• [What to do]
[a] In the lesson plan on data standardization and ontologies, condense the paragraph beginning "Interoperability is made easier" into one shorter sentence that keeps its main facts.
[b] Render this sentence from the lesson plan on data standardization and ontologies in Spanish: "Domain-relevant community standards make data easier to understand and reuse."
[c] Using the lesson plan on data standardization and ontologies, answer each question below on its own line.
(i) Which code labels the principle that (meta)data are assigned a globally unique and persistent identifier?
(ii) Who is the primary audience?
(iii) Which code labels the principle that (meta)data meet domain-relevant community standards?

• [Text]
Lesson plan 7: Data standardisation and ontologies

FAIR elements:

Findable

Standardisation of data identifiers makes data easier to find.

F1. (Meta)data are assigned a globally unique and persistent identifier

Interoperable

The data usually need to be integrated with other data. In addition, the data need to interoperate with applications or workflows for analysis, storage, and processing.

Interoperability is made easier through standardised representations of knowledge and by using standard variables that allow linking of data files, e.g. using standardised date and time stamps.

I1. (Meta)data use a formal, accessible, shared, and broadly applicable language for knowledge representation

I2. (Meta)data use vocabularies that follow FAIR principles

I3. (Meta)data include qualified references to other (meta)data

Reusable

Domain-relevant community standards make data easier to understand and reuse.

R1.3. (Meta)data meet domain-relevant community standards

Primary audience(s): Bachelor's, master's, PhD degree students(without a knowledge management background)

Learning outcomes:

  • Can explain aspects related to data interoperability and integration (standardisation in data and how data standards are used)

  • Can explain aspects of data preparation and cleaning

  • Can explain the roles of ontologies and vocabularies

  • Can recognise the use of ontologies and vocabularies

  • Can recognise the role of data standards in making data FAIR.

• [Data segment]
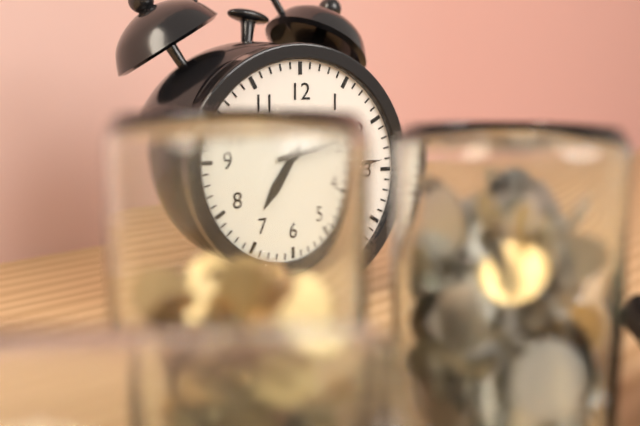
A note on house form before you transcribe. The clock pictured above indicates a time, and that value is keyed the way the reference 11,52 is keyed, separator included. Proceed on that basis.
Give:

• [Completed exercise]
[a] Standardized knowledge representations and standard variables that link data files, such as standardized date and time stamps, make interoperability easier.

[b] Los estándares comunitarios pertinentes para el dominio hacen que los datos sean más fáciles de entender y reutilizar.

[c]
(i) F1
(ii) Bachelor's, master's, and PhD degree students without a knowledge management background
(iii) R1.3